Extract

═══

I will look at the situation from the perspective of each of the regional players--the parties to the Six Party talks--to show that, for everyone's sake, North Korea must not topple.

Japan hates North Korea. Japan has a bloody colonial history in Korea--Koreans hate Japan back. Some in the South even feel some satisfaction every time the North puts a scare into the Japanese. So Japan might be a target for a nuke. It is useless at this point to say that Kim will not fire one off because of the threat of retaliation--the country is already devastated. Still, the possibility is more likely the less stable the regime gets. We should not assume that Kim or any of his generals will act for mere revenge, but if they decide that a major attack is necessary in order to establish their bargaining position, they may choose Tokyo or Osaka over Seoul. There's a lot of history over here. Japan, therefore, has incentive to keep N. Korea stable and less likely to start an international war. (By the way, some in Japan are pushing to get their own nukes, as a counter to the North).

China, for its part, doesn't mind the current situation at all, and would be terrified of a violent shake up. China is North Korea's largest trading partner--somewhat covertly developing mines and importing coal and iron ore. (Yes, North Korea does have foreign trade: $4.4 billion in 2005, especially "fish, clothing, coal, electrical appliances, and iron ore in that order" according to this article: http://www.iht.com/articles/2006/10/24/bloomberg/sxore.php.) Given China's economic involvement in the country, and the complete lack of U.S. involvement, China is the likely winner after a collapse, establishing, perhaps, a more overt sphere of influence. (This sphere could encompass the South as well, whose largest trading partner is also China. The FTA with the U.S. could help to forestall this, which is another reason why we should support it.) Still, what could China do without Kim that they cannot do with him? China is able to deal with the North on an almost exclusive basis already. What interest would they have in opening the country up to other powers? Moreover, the collapse itself could be difficult. Millions of refugees, underfed, desperate, and vicious, would flood across the boarder. And China would have to get involved in the clean up, wasting valuable time and missing truck loads of resources. Can't this wait at least until after 2008?

Even though many people say they want it, South Korea is afraid of reunification. Because North Korea is full of weapons and starving criminals, the reunification itself would be devastating in terms of lives and property. South Korean rhetoric of late has emphasized the oneness of the Korean people, and some Koreans believe they would simply be joining hands with their brothers. But do not assume that the Northerners have been getting the same rosy view of the South. Some there, who still take the time to think about it, may view the South as imperially compromised, greedy capitalists whose property deserves to be plundered.

═══

Part of a data file
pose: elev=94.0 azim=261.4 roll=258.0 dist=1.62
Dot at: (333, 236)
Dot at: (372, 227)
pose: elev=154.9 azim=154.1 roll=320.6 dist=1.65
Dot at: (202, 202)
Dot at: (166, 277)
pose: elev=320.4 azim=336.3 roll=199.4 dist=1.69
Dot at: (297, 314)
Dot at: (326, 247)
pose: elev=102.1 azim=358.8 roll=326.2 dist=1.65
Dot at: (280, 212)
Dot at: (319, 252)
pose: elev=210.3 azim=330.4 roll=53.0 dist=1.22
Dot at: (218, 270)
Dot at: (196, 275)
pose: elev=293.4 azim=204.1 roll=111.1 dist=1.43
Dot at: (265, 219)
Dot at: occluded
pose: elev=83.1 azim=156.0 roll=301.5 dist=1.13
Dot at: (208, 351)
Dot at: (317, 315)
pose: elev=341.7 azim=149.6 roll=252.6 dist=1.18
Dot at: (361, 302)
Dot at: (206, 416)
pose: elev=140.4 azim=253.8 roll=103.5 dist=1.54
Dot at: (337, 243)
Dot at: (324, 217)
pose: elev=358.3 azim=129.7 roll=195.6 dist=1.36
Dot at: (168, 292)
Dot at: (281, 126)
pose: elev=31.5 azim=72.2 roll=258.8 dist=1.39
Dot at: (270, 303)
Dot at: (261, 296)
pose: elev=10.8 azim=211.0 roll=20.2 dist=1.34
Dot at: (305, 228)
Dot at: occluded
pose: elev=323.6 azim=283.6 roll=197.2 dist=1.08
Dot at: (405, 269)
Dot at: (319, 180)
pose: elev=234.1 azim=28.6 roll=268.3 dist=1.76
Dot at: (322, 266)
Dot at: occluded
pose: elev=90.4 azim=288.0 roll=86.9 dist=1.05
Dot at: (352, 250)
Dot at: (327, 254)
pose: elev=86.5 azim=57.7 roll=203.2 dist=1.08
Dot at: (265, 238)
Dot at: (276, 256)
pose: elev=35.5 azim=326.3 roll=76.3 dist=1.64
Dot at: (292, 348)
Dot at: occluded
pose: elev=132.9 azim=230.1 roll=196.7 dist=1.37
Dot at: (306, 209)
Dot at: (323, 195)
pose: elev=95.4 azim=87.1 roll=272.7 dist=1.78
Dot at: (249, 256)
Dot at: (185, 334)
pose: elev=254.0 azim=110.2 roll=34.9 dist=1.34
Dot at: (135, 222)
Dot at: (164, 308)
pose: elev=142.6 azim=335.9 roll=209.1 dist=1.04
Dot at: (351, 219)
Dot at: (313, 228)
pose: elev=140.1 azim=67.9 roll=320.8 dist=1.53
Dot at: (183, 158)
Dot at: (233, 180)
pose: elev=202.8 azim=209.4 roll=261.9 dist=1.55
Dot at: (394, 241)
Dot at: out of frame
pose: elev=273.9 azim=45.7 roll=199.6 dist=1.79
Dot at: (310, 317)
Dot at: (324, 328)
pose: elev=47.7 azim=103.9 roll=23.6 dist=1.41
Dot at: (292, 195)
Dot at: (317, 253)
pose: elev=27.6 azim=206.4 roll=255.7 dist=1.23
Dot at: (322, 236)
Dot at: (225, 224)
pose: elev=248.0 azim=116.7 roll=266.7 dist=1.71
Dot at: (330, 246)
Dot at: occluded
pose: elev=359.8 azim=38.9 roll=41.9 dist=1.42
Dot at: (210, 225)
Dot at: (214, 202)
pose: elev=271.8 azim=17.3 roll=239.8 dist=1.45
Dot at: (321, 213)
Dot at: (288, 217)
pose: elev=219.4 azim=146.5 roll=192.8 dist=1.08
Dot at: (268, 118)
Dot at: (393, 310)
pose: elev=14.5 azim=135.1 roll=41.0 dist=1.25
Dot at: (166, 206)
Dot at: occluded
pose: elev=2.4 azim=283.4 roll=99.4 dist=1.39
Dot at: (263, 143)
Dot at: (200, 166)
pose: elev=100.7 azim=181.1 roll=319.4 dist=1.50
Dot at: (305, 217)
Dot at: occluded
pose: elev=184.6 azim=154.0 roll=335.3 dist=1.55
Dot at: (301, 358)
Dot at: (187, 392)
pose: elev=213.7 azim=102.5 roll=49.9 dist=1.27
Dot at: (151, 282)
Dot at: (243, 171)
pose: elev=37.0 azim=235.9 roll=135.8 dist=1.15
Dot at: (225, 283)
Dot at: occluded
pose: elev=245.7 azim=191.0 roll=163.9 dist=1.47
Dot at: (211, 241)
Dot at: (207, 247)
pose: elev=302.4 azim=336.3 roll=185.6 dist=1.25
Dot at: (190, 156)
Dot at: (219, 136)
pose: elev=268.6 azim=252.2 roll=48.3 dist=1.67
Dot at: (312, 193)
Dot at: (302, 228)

═══

Exercise task 1
Answer these questions using the text on North Korea:
(a) What was the value of North Korea's foreign trade in 2005?
(b) Which country is South Korea's largest trading partner?
(c) What are some people in Japan pushing to obtain?
Exercise task 2
Recast the records from the line with "pose: elev=154.9 azim=154.1" up to and including the line with "Dot at: (319, 180)" as a Markdown table with two columns, Number and Record line, one row per line and no rows for blank lines.

Answer 1
(a) $4.4 billion
(b) China
(c) Their own nukes

Answer 2
| Number | Record line |
|---|---|
| 1 | pose: elev=154.9 azim=154.1 roll=320.6 dist=1.65 |
| 2 | Dot at: (202, 202) |
| 3 | Dot at: (166, 277) |
| 4 | pose: elev=320.4 azim=336.3 roll=199.4 dist=1.69 |
| 5 | Dot at: (297, 314) |
| 6 | Dot at: (326, 247) |
| 7 | pose: elev=102.1 azim=358.8 roll=326.2 dist=1.65 |
| 8 | Dot at: (280, 212) |
| 9 | Dot at: (319, 252) |
| 10 | pose: elev=210.3 azim=330.4 roll=53.0 dist=1.22 |
| 11 | Dot at: (218, 270) |
| 12 | Dot at: (196, 275) |
| 13 | pose: elev=293.4 azim=204.1 roll=111.1 dist=1.43 |
| 14 | Dot at: (265, 219) |
| 15 | Dot at: occluded |
| 16 | pose: elev=83.1 azim=156.0 roll=301.5 dist=1.13 |
| 17 | Dot at: (208, 351) |
| 18 | Dot at: (317, 315) |
| 19 | pose: elev=341.7 azim=149.6 roll=252.6 dist=1.18 |
| 20 | Dot at: (361, 302) |
| 21 | Dot at: (206, 416) |
| 22 | pose: elev=140.4 azim=253.8 roll=103.5 dist=1.54 |
| 23 | Dot at: (337, 243) |
| 24 | Dot at: (324, 217) |
| 25 | pose: elev=358.3 azim=129.7 roll=195.6 dist=1.36 |
| 26 | Dot at: (168, 292) |
| 27 | Dot at: (281, 126) |
| 28 | pose: elev=31.5 azim=72.2 roll=258.8 dist=1.39 |
| 29 | Dot at: (270, 303) |
| 30 | Dot at: (261, 296) |
| 31 | pose: elev=10.8 azim=211.0 roll=20.2 dist=1.34 |
| 32 | Dot at: (305, 228) |
| 33 | Dot at: occluded |
| 34 | pose: elev=323.6 azim=283.6 roll=197.2 dist=1.08 |
| 35 | Dot at: (405, 269) |
| 36 | Dot at: (319, 180) |